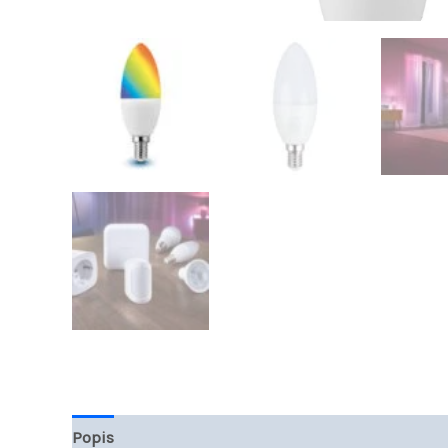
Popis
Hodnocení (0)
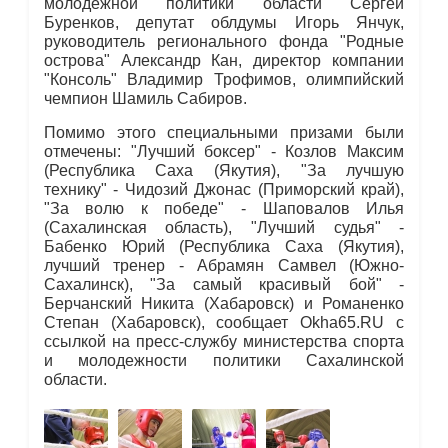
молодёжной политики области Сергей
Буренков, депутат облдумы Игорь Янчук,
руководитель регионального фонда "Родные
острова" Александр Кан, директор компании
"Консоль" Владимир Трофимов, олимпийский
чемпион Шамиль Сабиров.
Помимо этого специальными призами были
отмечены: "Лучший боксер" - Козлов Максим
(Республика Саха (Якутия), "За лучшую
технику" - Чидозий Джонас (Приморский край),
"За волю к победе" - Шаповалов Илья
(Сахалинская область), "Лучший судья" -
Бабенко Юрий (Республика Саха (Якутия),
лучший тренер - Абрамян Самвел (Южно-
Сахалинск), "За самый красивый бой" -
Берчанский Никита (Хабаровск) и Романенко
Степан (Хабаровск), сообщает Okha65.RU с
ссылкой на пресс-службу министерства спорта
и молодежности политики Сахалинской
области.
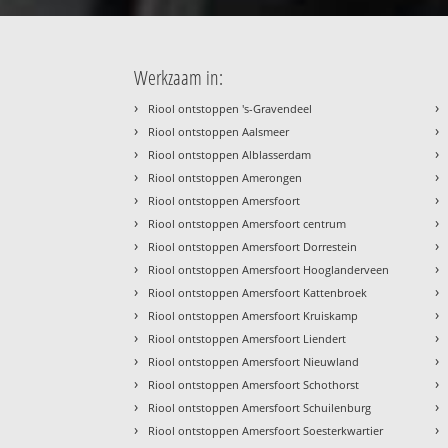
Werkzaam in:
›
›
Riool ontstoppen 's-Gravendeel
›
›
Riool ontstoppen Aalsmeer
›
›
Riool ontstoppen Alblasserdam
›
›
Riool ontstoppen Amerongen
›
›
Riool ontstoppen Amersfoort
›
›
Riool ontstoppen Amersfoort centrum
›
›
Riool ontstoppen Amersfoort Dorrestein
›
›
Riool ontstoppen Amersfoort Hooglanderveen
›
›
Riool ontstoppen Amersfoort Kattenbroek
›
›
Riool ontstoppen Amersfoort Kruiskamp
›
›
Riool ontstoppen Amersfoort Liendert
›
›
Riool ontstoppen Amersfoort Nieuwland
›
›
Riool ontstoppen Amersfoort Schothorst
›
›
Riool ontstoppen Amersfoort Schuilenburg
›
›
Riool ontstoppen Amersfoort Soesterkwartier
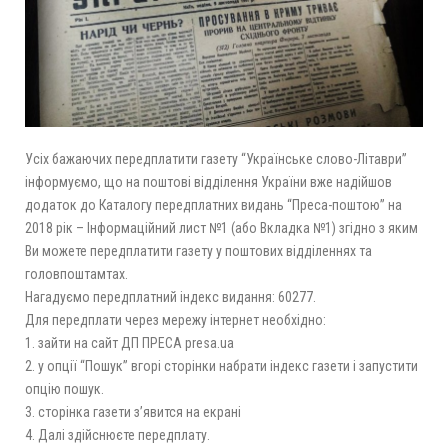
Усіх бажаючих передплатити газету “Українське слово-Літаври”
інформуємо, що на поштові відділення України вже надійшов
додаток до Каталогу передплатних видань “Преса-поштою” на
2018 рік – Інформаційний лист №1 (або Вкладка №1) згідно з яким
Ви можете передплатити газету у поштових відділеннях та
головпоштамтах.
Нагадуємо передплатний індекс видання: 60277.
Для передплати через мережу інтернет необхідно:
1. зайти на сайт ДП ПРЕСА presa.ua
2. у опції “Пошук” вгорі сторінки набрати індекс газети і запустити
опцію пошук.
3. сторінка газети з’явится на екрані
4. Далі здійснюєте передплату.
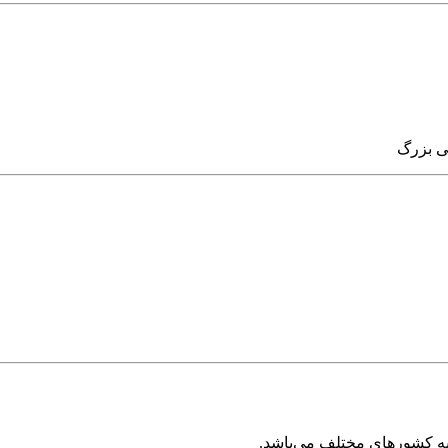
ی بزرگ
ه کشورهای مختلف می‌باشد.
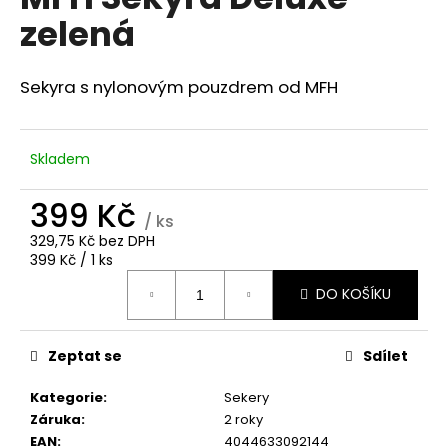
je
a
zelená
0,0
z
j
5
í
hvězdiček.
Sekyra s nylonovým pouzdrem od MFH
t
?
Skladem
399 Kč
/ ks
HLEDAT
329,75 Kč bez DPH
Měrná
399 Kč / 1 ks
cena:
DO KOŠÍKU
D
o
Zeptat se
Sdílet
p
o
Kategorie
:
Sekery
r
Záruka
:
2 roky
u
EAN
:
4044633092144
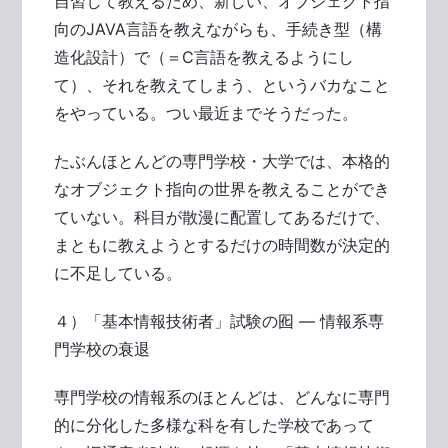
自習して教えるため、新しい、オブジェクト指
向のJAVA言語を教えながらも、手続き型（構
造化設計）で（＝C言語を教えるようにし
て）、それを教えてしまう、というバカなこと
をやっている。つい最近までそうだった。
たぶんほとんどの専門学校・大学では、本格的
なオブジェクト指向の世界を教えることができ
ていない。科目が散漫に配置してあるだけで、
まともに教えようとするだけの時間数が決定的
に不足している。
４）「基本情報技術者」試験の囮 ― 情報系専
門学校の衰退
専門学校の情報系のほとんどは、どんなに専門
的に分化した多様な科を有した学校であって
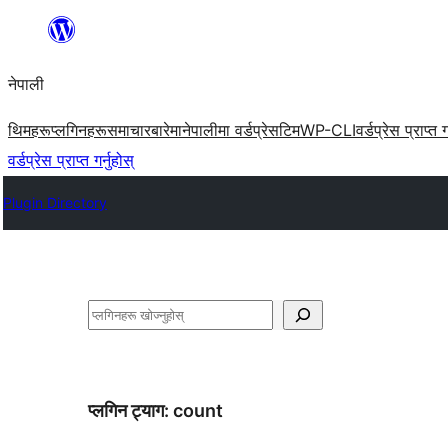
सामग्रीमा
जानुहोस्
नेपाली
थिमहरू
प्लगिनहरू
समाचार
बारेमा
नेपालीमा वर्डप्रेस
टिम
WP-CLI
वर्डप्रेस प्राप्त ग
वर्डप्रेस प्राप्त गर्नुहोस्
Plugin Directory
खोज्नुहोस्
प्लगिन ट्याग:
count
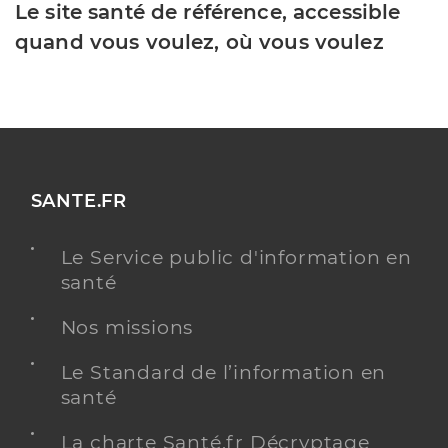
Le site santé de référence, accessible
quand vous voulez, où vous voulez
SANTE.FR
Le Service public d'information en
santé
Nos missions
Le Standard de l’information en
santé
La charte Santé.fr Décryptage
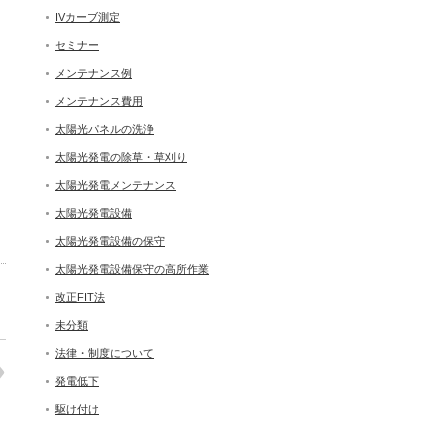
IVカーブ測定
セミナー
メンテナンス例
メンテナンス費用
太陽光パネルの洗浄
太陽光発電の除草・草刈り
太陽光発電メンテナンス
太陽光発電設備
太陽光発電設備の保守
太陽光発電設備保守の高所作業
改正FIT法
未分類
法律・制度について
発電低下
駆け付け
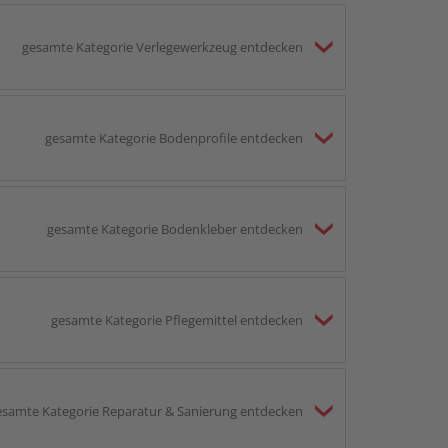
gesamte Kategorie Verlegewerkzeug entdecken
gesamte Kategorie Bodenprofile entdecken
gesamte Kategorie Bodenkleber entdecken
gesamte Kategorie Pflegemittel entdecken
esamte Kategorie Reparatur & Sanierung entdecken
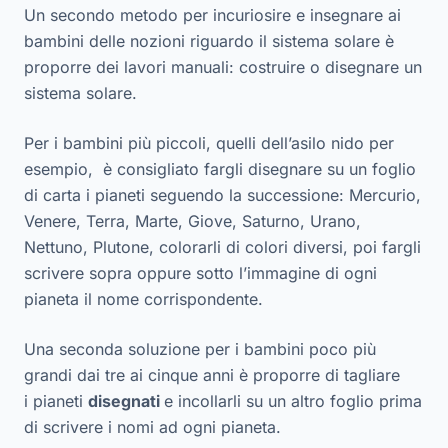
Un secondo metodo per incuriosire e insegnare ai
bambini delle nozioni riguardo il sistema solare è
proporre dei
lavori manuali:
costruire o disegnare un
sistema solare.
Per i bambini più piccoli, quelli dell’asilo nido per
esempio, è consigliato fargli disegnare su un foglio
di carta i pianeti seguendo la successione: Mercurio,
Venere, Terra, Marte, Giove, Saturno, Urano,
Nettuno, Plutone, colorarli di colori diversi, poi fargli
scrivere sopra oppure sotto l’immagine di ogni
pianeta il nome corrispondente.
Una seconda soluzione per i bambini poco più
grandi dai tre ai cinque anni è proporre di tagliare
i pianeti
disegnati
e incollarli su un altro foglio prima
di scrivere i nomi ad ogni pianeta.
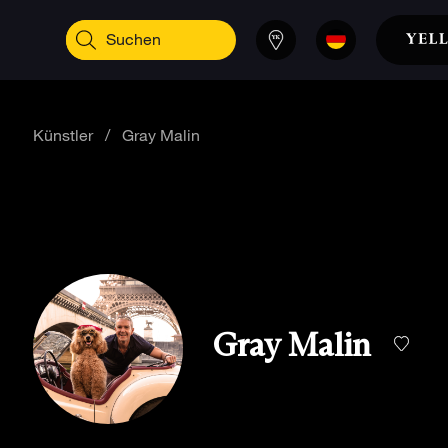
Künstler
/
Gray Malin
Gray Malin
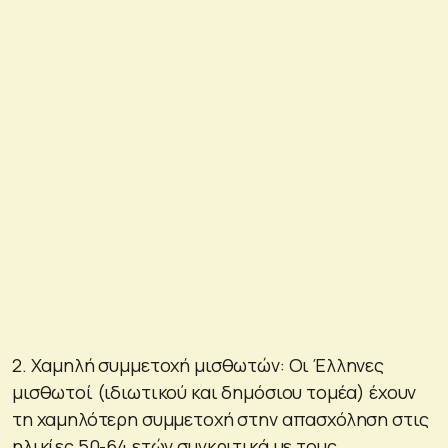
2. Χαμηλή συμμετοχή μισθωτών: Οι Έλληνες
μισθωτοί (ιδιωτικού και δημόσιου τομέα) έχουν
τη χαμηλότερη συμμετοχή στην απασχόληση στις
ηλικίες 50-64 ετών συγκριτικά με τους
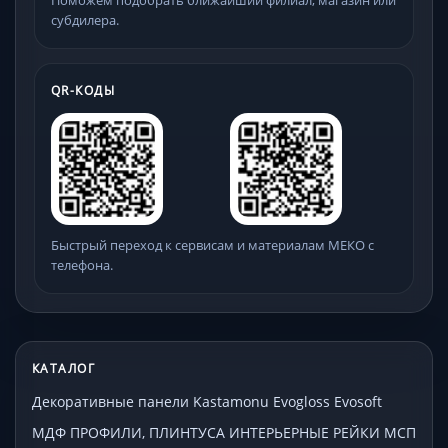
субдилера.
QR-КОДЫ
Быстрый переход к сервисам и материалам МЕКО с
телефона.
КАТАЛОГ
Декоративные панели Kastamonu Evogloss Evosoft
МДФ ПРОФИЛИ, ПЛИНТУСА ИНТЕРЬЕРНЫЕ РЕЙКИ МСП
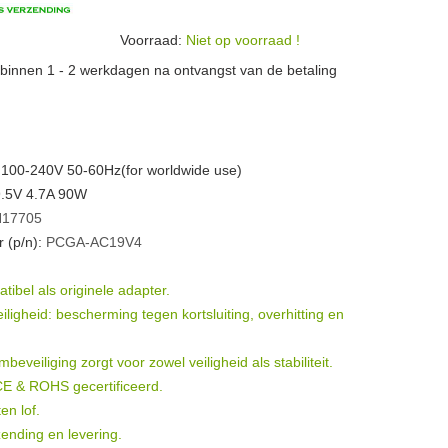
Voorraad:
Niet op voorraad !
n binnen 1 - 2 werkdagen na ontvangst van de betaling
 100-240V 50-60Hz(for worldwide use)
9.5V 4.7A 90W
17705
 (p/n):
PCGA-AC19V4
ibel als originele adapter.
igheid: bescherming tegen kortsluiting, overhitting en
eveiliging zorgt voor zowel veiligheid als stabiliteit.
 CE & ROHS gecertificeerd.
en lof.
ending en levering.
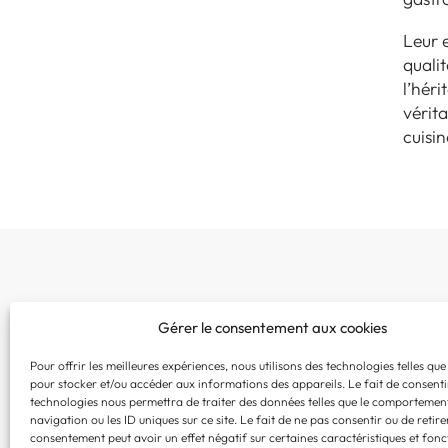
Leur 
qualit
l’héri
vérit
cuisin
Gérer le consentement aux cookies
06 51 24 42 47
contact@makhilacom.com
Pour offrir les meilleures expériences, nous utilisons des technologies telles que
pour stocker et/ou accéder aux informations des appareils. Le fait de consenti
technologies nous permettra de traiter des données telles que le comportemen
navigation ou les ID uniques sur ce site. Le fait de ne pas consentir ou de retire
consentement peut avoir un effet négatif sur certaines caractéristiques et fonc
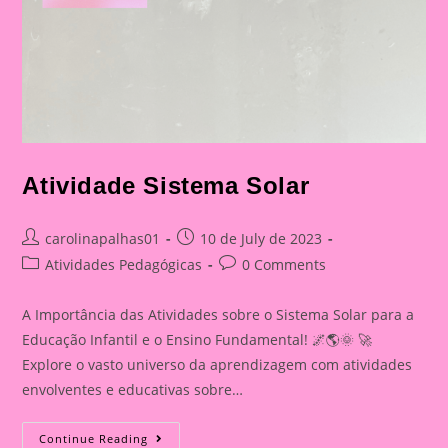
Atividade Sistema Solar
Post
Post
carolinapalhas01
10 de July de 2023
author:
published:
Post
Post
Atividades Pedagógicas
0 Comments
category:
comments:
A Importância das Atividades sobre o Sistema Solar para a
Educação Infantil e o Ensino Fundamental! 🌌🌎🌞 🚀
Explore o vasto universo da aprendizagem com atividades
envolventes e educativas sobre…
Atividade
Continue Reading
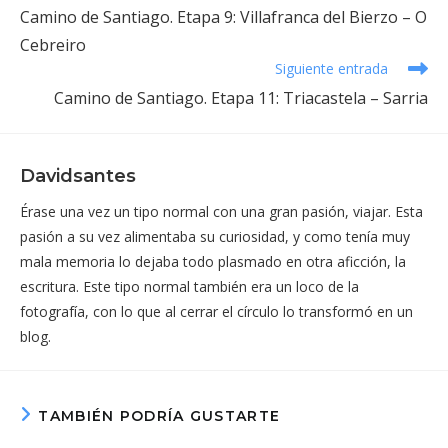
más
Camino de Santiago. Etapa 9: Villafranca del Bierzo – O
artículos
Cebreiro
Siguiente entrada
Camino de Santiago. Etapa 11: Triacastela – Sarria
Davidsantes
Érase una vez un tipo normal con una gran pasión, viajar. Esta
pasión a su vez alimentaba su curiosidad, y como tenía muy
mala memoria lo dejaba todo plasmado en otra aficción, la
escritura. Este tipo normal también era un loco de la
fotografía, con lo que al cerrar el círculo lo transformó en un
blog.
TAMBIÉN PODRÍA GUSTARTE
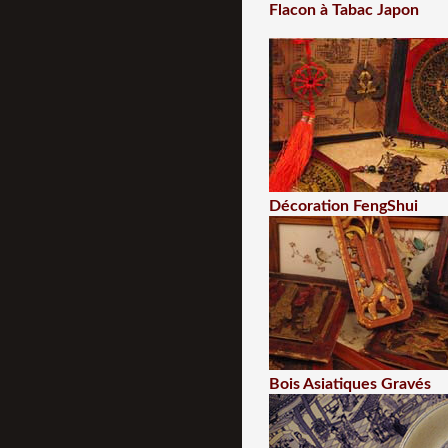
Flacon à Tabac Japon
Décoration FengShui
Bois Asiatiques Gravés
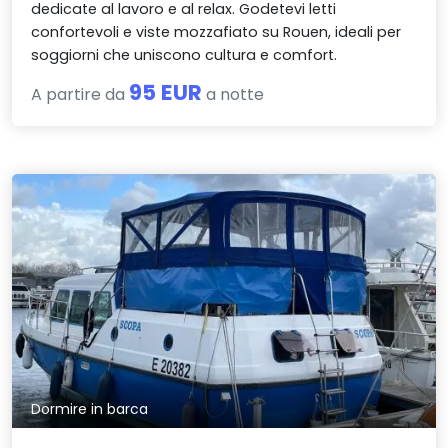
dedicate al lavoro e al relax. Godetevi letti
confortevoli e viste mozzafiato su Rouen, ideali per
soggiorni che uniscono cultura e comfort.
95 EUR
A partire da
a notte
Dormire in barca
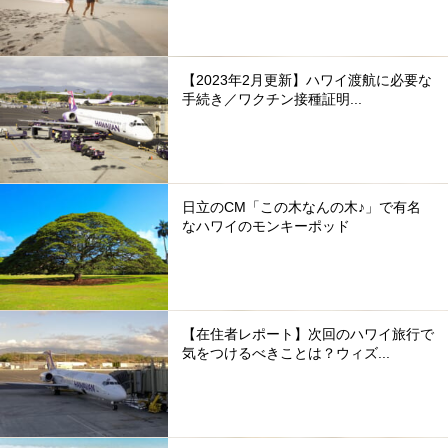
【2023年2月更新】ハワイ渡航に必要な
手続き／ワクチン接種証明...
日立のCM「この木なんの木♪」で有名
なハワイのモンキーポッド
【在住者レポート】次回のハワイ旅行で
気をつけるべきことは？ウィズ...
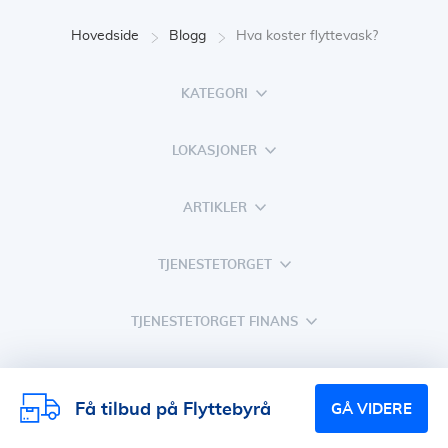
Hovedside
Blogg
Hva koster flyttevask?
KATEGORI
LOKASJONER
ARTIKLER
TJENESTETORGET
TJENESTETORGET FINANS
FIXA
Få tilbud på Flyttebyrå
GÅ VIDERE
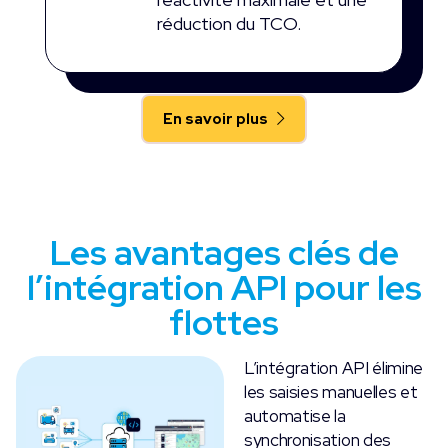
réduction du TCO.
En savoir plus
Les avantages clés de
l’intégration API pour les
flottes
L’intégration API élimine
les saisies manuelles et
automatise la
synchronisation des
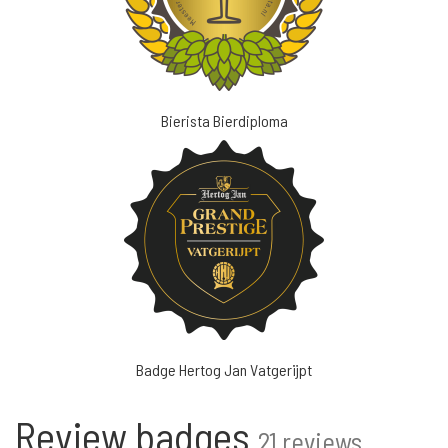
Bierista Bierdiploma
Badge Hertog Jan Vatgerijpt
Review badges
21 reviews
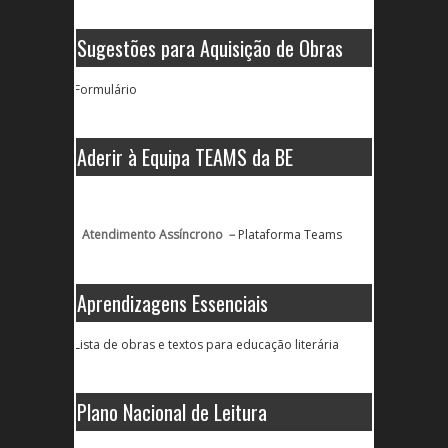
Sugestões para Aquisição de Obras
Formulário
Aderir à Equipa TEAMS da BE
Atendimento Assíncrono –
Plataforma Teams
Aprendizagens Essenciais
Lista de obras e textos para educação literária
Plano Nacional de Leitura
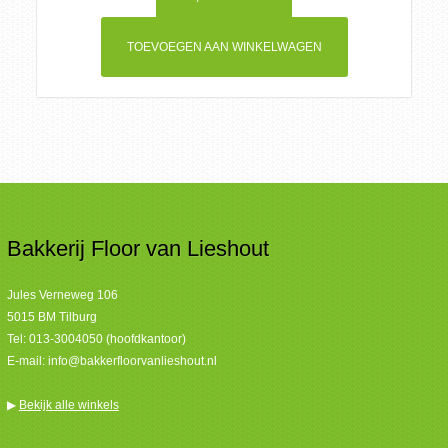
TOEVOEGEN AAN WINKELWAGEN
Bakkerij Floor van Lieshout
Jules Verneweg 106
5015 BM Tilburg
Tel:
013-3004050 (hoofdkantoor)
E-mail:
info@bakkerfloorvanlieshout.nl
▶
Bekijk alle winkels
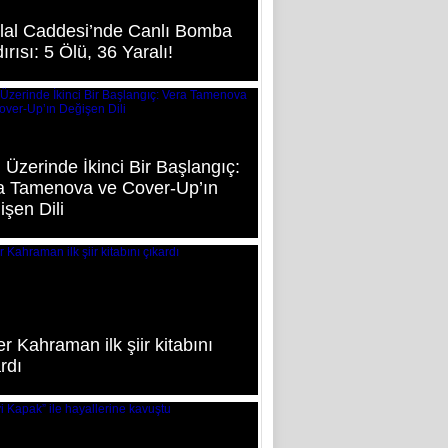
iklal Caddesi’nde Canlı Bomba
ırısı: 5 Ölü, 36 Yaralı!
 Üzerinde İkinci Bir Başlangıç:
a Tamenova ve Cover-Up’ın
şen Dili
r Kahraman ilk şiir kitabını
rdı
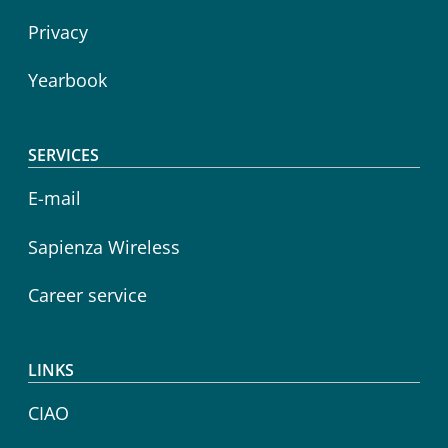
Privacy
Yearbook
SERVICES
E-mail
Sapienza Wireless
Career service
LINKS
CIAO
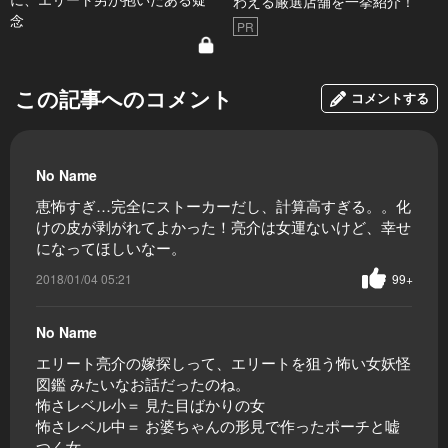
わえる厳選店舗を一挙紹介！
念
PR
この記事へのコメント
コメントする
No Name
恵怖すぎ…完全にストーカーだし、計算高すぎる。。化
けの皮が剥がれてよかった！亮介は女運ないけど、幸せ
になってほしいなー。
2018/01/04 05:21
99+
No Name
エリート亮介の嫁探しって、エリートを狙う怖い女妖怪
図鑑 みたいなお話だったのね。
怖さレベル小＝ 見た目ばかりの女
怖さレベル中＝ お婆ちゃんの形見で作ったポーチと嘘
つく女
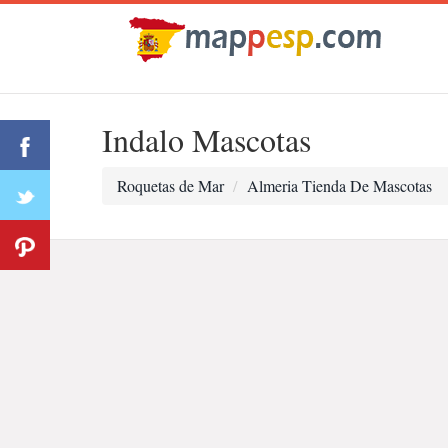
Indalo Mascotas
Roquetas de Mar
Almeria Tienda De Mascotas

Exercise goal: Copy exactly, and copy only, the lines from the one bearing "Review badges" through the closing line of the material, with both ends kept and pictures removed.

Your response:
Review badges
21 reviews
Sugestões para Aquisição de Obras
Formulário
Aderir à Equipa TEAMS da BE
Atendimento Assíncrono –
Plataforma Teams
Aprendizagens Essenciais
Lista de obras e textos para educação literária
Plano Nacional de Leitura
TOEVOEGEN AAN WINKELWAGEN
Bakkerij Floor van Lieshout
Jules Verneweg 106
5015 BM Tilburg
Tel:
013-3004050 (hoofdkantoor)
E-mail:
info@bakkerfloorvanlieshout.nl
▶
Bekijk alle winkels
iklal Caddesi’nde Canlı Bomba
ırısı: 5 Ölü, 36 Yaralı!
 Üzerinde İkinci Bir Başlangıç:
a Tamenova ve Cover-Up’ın
şen Dili
r Kahraman ilk şiir kitabını
rdı
Privacy
Yearbook
SERVICES
E-mail
Sapienza Wireless
Career service
LINKS
CIAO
わえる厳選店舗を一挙紹介！
念
PR
この記事へのコメント
コメントする
No Name
恵怖すぎ…完全にストーカーだし、計算高すぎる。。化
けの皮が剥がれてよかった！亮介は女運ないけど、幸せ
になってほしいなー。
2018/01/04 05:21
99+
No Name
エリート亮介の嫁探しって、エリートを狙う怖い女妖怪
図鑑 みたいなお話だったのね。
怖さレベル小＝ 見た目ばかりの女
怖さレベル中＝ お婆ちゃんの形見で作ったポーチと嘘
つく女
Indalo Mascotas
Roquetas de Mar
Almeria Tienda De Mascotas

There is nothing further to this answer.